> **Data provided**:
Start of Block

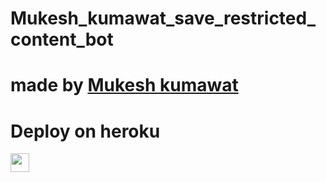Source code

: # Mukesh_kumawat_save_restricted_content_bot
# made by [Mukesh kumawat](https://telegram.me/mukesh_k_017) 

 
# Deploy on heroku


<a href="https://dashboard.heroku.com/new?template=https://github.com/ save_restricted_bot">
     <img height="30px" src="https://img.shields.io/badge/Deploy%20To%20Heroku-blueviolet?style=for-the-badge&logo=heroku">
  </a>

End of Block

> **Exercise objective**: Skip the pictures, then return the rest of the data exactly.

> **Task response**:
Source code

: # Mukesh_kumawat_save_restricted_content_bot
# made by [Mukesh kumawat](https://telegram.me/mukesh_k_017) 

 
# Deploy on heroku


<a href="https://dashboard.heroku.com/new?template=https://github.com/ save_restricted_bot">
     <img height="30px" src="https://img.shields.io/badge/Deploy%20To%20Heroku-blueviolet?style=for-the-badge&logo=heroku">
  </a>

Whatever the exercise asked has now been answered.